Nella home di Facebook e sui social in generale non si parla d’altro. L’immagine del ‘vadecum della donna da sposare’, mandata in onda durante ‘Parliamone Sabato’, contenitore pomeridiano condotto da Paola Perego, sta facendo discutere e si sta portando dietro una scia di polemiche.

parliamone sabato

Il fatto che su Rai Uno, rete di Stato, sia stata data un’immagine della donna che deve essere ‘sottomessa’ ha fatto storcere il naso a parecchie donne e in primis alla giornalista e politica Flavia Perina che su Facebook ha subito scritto:

“Di questa cosa dovete rispondere, e c’è poco da scherzare. Siete servizio pubblico, fascia oraria di massimo ascolto, e propagandare come ideale femminile una donna (anzi, una ‘razza’) plasmata sul modello dell’obbedienza, della sottomissione, del ‘niente pigiamoni’ e del ‘fisico marmoreo’ non è conciliabile con il vostro ruolo né col canone che paghiamo”.

Ma non è stata certo l’unica a chiedere le dovute spiegazioni, anche la scrittrice Silvia Ballestra ha avuto da ridire e ha chiesto addirittura l’allontanamento di Paola Barale: “Fuori i nomi degli autori, e domani tutti a casa, la Perego per prima“.

Andrea Fabiano, direttore di Rai Uno, si è quindi visto costretto ad intervenire e a fare le sue scuse: “Gli errori vanno riconosciuti sempre, senza se e senza ma. Chiedo scusa a tutti per quanto visto e sentito a #ParliamoneSabato“.

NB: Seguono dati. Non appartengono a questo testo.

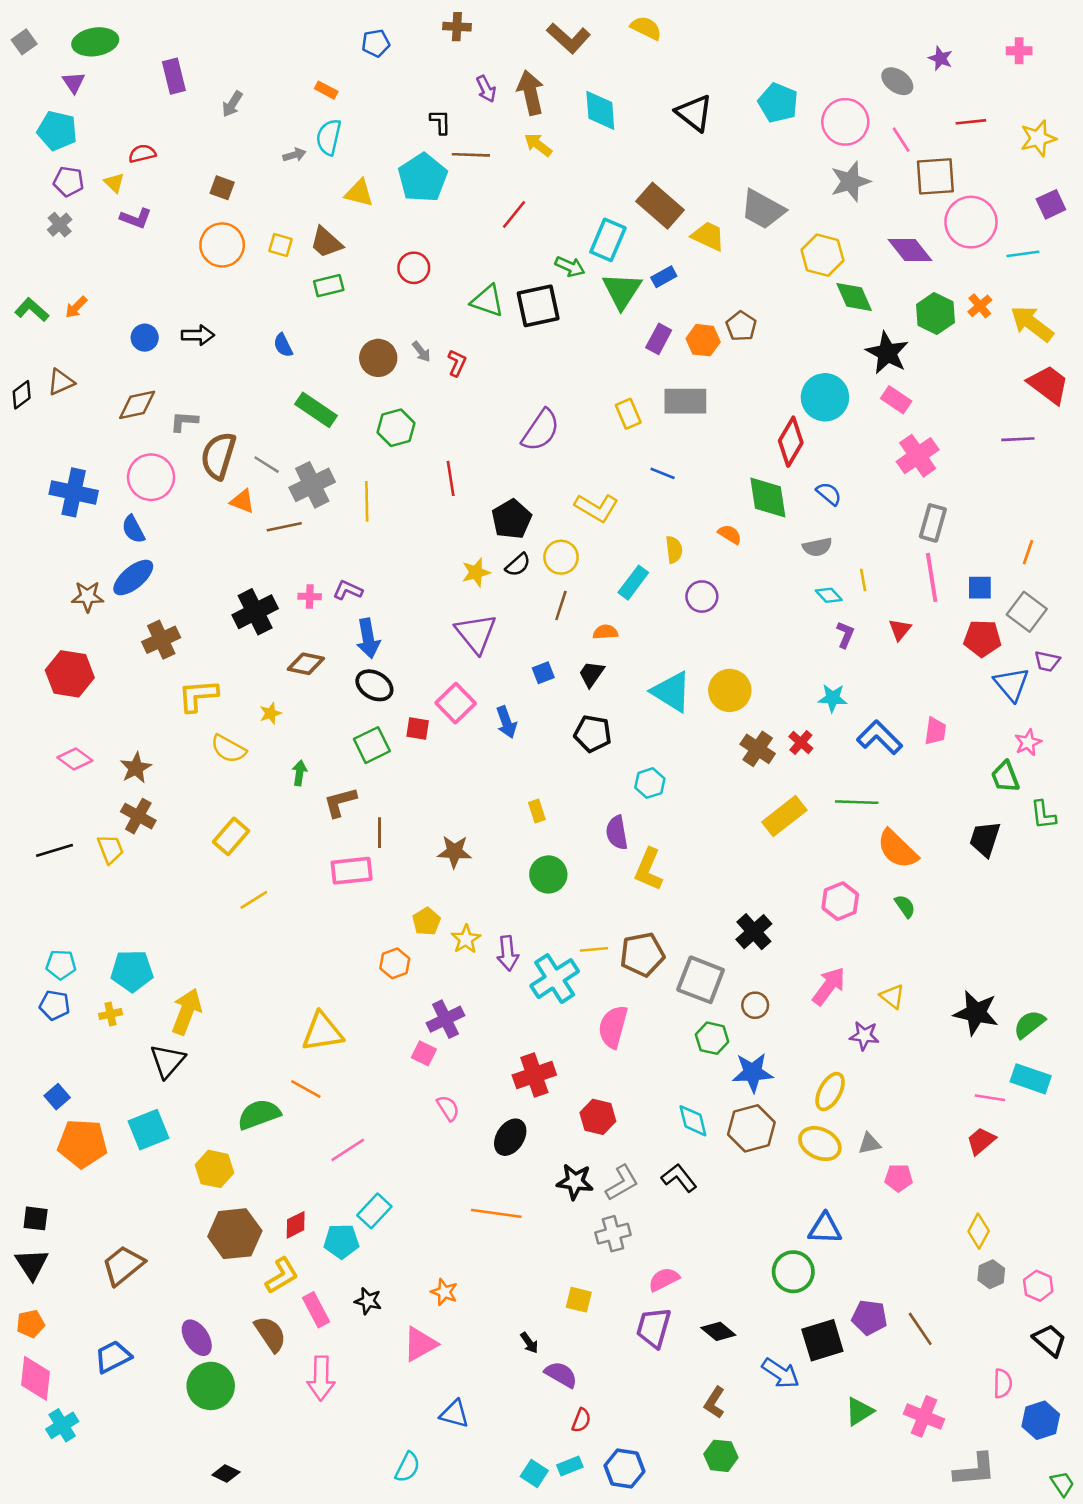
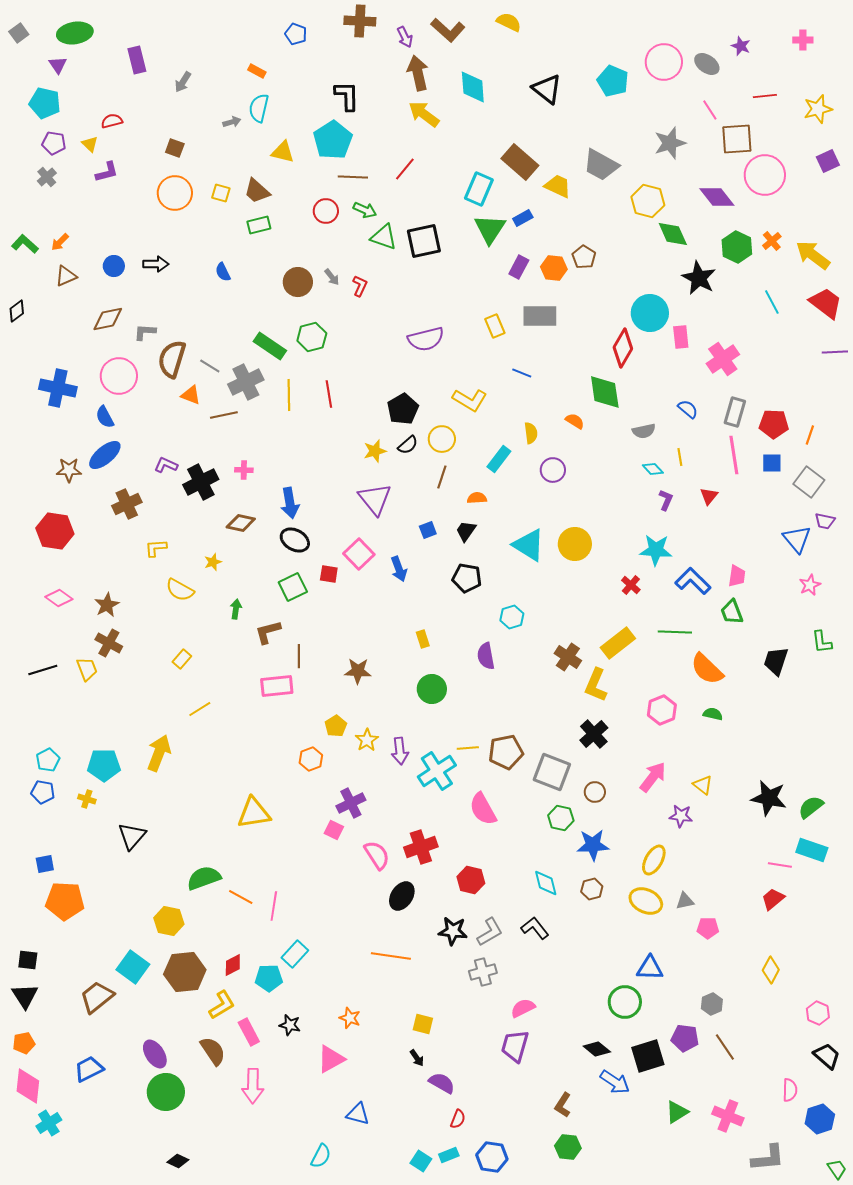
brown cross: (457, 27) -> (360, 21), size x1.4
blue pentagon: (376, 43) -> (296, 34), turned 30
purple arrow: (486, 89) -> (405, 37), moved
black L-shape: (440, 122) -> (347, 96), size x1.5
pink circle: (845, 122) -> (664, 62), moved
yellow arrow: (538, 145) -> (424, 114), size x1.4
brown line: (471, 155) -> (353, 177), moved
purple L-shape: (136, 218) -> (107, 172), turned -35
cyan line: (1023, 254) -> (772, 302), moved, turned 70
green arrow: (570, 267) -> (365, 210), moved
brown triangle: (61, 382) -> (66, 276), moved
pink rectangle: (896, 400) -> (681, 337), moved, turned 50
green rectangle: (316, 410) -> (270, 346), moved
purple semicircle: (541, 430) -> (426, 339), turned 42
purple line: (1018, 439) -> (835, 352), moved
red line: (451, 478) -> (329, 394), moved
blue semicircle: (829, 494) -> (688, 409), moved
purple L-shape: (348, 590) -> (166, 465), moved
red pentagon: (982, 638) -> (774, 424), moved
yellow L-shape: (198, 696) -> (156, 548), size x0.7
cyan star: (833, 698) -> (656, 550), size x1.4
brown cross: (758, 749) -> (568, 657), moved
green trapezoid: (1005, 777) -> (732, 612), moved
yellow rectangle: (231, 836) -> (182, 659), size x0.7
yellow L-shape: (649, 869) -> (596, 685), moved
green semicircle: (905, 906) -> (713, 714), turned -42
cyan pentagon: (61, 965) -> (48, 760), turned -30
yellow arrow: (187, 1012) -> (159, 753), moved
yellow cross: (110, 1014) -> (87, 799), turned 30
pink semicircle: (613, 1027) -> (483, 809), turned -44
orange line: (306, 1089) -> (241, 897), moved
blue square: (57, 1097) -> (45, 864), turned 30
pink semicircle: (448, 1108) -> (377, 855), moved, size x1.4
brown hexagon: (751, 1128) -> (592, 889), size x0.6
cyan square: (148, 1130) -> (133, 967), moved, turned -32
pink line: (348, 1150) -> (274, 906), turned -48
gray hexagon: (991, 1274) -> (712, 1004), moved
yellow square: (579, 1300) -> (423, 1024), moved
black diamond: (718, 1331) -> (597, 1049), moved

Ma pare che neppure le sue parole siano state sufficienti a placare gli animi. Massimiliano Padula, presidente dell’AIART (Associazione spettatori e cittadini mediali), ha difatti ribattuto: “Un micro circo fatto di personaggi stereotipati che disquisiscono su presunte categorie femminili come se fossero fenomeni da barraccone. E tutto questo spacciato per salotto televisivo garbato e familiare. Al di la di moralismi e perbenismi di maniera, continuiamo a essere delusi da un Servizio pubblico che, invece di puntare su approfondimento serio e contribuire alla crescita culturale dei telespettatori, orienta parte della propria programmazione su temi spazzatura che, come in questo caso, ledono anche la dignità della persona. Pur apprezzando le scuse del direttore di Rai Uno Andrea Fabiano, non possiamo non notare un certo scadimento contenutistico della Rai che smentisce così la sua missione originaria e manca di rispetto ai cittadini che, pur pagando il canone, sono sempre più orfani di un Servizio Pubblico degno di questo nome“.